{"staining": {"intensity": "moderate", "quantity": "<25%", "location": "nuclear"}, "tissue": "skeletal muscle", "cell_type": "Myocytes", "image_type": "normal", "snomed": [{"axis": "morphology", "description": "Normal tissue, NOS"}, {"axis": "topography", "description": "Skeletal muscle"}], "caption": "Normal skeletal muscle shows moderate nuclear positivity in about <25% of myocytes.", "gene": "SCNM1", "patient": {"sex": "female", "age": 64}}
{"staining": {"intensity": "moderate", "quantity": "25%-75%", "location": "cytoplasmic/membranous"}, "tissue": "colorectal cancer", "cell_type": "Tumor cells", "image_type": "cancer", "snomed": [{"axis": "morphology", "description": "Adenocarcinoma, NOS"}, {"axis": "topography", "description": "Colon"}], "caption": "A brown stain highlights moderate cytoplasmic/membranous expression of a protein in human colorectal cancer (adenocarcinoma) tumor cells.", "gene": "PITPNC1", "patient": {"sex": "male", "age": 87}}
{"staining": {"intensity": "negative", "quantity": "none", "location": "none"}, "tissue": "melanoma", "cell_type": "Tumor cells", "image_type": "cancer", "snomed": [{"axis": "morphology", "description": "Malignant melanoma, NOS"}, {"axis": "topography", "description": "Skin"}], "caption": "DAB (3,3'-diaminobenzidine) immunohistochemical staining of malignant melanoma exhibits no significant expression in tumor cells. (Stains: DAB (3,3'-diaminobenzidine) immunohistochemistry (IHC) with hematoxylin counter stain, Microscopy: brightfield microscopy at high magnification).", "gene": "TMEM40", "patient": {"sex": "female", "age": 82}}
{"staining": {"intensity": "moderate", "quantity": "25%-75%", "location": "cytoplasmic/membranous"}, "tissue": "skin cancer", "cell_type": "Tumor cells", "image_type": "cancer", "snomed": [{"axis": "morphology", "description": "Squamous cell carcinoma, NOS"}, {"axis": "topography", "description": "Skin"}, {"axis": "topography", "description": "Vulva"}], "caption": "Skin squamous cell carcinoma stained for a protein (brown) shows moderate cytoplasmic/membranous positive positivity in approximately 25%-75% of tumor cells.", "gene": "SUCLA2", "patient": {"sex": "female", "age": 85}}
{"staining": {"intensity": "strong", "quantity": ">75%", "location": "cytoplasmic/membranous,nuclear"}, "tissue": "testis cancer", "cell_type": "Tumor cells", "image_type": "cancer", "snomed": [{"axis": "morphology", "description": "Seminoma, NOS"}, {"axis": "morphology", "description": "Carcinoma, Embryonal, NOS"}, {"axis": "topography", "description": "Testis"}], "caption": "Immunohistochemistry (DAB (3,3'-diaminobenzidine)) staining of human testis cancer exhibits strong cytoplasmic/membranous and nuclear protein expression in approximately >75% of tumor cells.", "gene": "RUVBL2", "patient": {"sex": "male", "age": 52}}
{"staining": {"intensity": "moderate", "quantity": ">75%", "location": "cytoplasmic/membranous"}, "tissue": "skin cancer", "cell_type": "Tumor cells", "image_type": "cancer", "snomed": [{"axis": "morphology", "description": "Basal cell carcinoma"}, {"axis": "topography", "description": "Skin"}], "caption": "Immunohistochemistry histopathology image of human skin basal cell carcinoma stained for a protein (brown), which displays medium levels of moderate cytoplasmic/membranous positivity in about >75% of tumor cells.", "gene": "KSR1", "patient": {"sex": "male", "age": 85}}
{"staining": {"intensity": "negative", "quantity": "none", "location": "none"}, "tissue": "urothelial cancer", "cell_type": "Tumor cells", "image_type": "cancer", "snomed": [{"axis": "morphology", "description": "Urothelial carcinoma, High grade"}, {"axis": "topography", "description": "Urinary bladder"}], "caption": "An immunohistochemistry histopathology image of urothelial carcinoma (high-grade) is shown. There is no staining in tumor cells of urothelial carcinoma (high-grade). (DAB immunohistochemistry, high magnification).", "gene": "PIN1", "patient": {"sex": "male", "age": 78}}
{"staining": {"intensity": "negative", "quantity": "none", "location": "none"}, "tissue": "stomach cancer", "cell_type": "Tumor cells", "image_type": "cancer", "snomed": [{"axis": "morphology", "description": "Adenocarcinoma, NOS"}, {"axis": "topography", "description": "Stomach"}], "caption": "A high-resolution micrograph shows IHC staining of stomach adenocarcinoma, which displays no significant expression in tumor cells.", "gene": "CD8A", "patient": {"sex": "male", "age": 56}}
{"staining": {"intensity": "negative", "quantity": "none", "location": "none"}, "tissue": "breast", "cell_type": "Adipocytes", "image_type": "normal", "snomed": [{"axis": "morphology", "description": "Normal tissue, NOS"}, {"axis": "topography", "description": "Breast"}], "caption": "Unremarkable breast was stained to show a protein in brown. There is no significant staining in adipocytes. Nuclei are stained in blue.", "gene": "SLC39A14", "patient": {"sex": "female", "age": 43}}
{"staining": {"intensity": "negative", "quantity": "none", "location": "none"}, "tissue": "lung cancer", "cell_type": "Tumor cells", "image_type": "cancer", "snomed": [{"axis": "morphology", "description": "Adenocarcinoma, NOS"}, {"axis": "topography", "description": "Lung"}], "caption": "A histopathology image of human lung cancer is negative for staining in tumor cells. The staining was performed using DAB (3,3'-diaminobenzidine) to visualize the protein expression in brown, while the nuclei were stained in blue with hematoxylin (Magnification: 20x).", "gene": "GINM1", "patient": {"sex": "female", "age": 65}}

Try it
Return the entries above in full and exactly as written.

Response to the task
{"staining": {"intensity": "moderate", "quantity": "<25%", "location": "nuclear"}, "tissue": "skeletal muscle", "cell_type": "Myocytes", "image_type": "normal", "snomed": [{"axis": "morphology", "description": "Normal tissue, NOS"}, {"axis": "topography", "description": "Skeletal muscle"}], "caption": "Normal skeletal muscle shows moderate nuclear positivity in about <25% of myocytes.", "gene": "SCNM1", "patient": {"sex": "female", "age": 64}}
{"staining": {"intensity": "moderate", "quantity": "25%-75%", "location": "cytoplasmic/membranous"}, "tissue": "colorectal cancer", "cell_type": "Tumor cells", "image_type": "cancer", "snomed": [{"axis": "morphology", "description": "Adenocarcinoma, NOS"}, {"axis": "topography", "description": "Colon"}], "caption": "A brown stain highlights moderate cytoplasmic/membranous expression of a protein in human colorectal cancer (adenocarcinoma) tumor cells.", "gene": "PITPNC1", "patient": {"sex": "male", "age": 87}}
{"staining": {"intensity": "negative", "quantity": "none", "location": "none"}, "tissue": "melanoma", "cell_type": "Tumor cells", "image_type": "cancer", "snomed": [{"axis": "morphology", "description": "Malignant melanoma, NOS"}, {"axis": "topography", "description": "Skin"}], "caption": "DAB (3,3'-diaminobenzidine) immunohistochemical staining of malignant melanoma exhibits no significant expression in tumor cells. (Stains: DAB (3,3'-diaminobenzidine) immunohistochemistry (IHC) with hematoxylin counter stain, Microscopy: brightfield microscopy at high magnification).", "gene": "TMEM40", "patient": {"sex": "female", "age": 82}}
{"staining": {"intensity": "moderate", "quantity": "25%-75%", "location": "cytoplasmic/membranous"}, "tissue": "skin cancer", "cell_type": "Tumor cells", "image_type": "cancer", "snomed": [{"axis": "morphology", "description": "Squamous cell carcinoma, NOS"}, {"axis": "topography", "description": "Skin"}, {"axis": "topography", "description": "Vulva"}], "caption": "Skin squamous cell carcinoma stained for a protein (brown) shows moderate cytoplasmic/membranous positive positivity in approximately 25%-75% of tumor cells.", "gene": "SUCLA2", "patient": {"sex": "female", "age": 85}}
{"staining": {"intensity": "strong", "quantity": ">75%", "location": "cytoplasmic/membranous,nuclear"}, "tissue": "testis cancer", "cell_type": "Tumor cells", "image_type": "cancer", "snomed": [{"axis": "morphology", "description": "Seminoma, NOS"}, {"axis": "morphology", "description": "Carcinoma, Embryonal, NOS"}, {"axis": "topography", "description": "Testis"}], "caption": "Immunohistochemistry (DAB (3,3'-diaminobenzidine)) staining of human testis cancer exhibits strong cytoplasmic/membranous and nuclear protein expression in approximately >75% of tumor cells.", "gene": "RUVBL2", "patient": {"sex": "male", "age": 52}}
{"staining": {"intensity": "moderate", "quantity": ">75%", "location": "cytoplasmic/membranous"}, "tissue": "skin cancer", "cell_type": "Tumor cells", "image_type": "cancer", "snomed": [{"axis": "morphology", "description": "Basal cell carcinoma"}, {"axis": "topography", "description": "Skin"}], "caption": "Immunohistochemistry histopathology image of human skin basal cell carcinoma stained for a protein (brown), which displays medium levels of moderate cytoplasmic/membranous positivity in about >75% of tumor cells.", "gene": "KSR1", "patient": {"sex": "male", "age": 85}}
{"staining": {"intensity": "negative", "quantity": "none", "location": "none"}, "tissue": "urothelial cancer", "cell_type": "Tumor cells", "image_type": "cancer", "snomed": [{"axis": "morphology", "description": "Urothelial carcinoma, High grade"}, {"axis": "topography", "description": "Urinary bladder"}], "caption": "An immunohistochemistry histopathology image of urothelial carcinoma (high-grade) is shown. There is no staining in tumor cells of urothelial carcinoma (high-grade). (DAB immunohistochemistry, high magnification).", "gene": "PIN1", "patient": {"sex": "male", "age": 78}}
{"staining": {"intensity": "negative", "quantity": "none", "location": "none"}, "tissue": "stomach cancer", "cell_type": "Tumor cells", "image_type": "cancer", "snomed": [{"axis": "morphology", "description": "Adenocarcinoma, NOS"}, {"axis": "topography", "description": "Stomach"}], "caption": "A high-resolution micrograph shows IHC staining of stomach adenocarcinoma, which displays no significant expression in tumor cells.", "gene": "CD8A", "patient": {"sex": "male", "age": 56}}
{"staining": {"intensity": "negative", "quantity": "none", "location": "none"}, "tissue": "breast", "cell_type": "Adipocytes", "image_type": "normal", "snomed": [{"axis": "morphology", "description": "Normal tissue, NOS"}, {"axis": "topography", "description": "Breast"}], "caption": "Unremarkable breast was stained to show a protein in brown. There is no significant staining in adipocytes. Nuclei are stained in blue.", "gene": "SLC39A14", "patient": {"sex": "female", "age": 43}}
{"staining": {"intensity": "negative", "quantity": "none", "location": "none"}, "tissue": "lung cancer", "cell_type": "Tumor cells", "image_type": "cancer", "snomed": [{"axis": "morphology", "description": "Adenocarcinoma, NOS"}, {"axis": "topography", "description": "Lung"}], "caption": "A histopathology image of human lung cancer is negative for staining in tumor cells. The staining was performed using DAB (3,3'-diaminobenzidine) to visualize the protein expression in brown, while the nuclei were stained in blue with hematoxylin (Magnification: 20x).", "gene": "GINM1", "patient": {"sex": "female", "age": 65}}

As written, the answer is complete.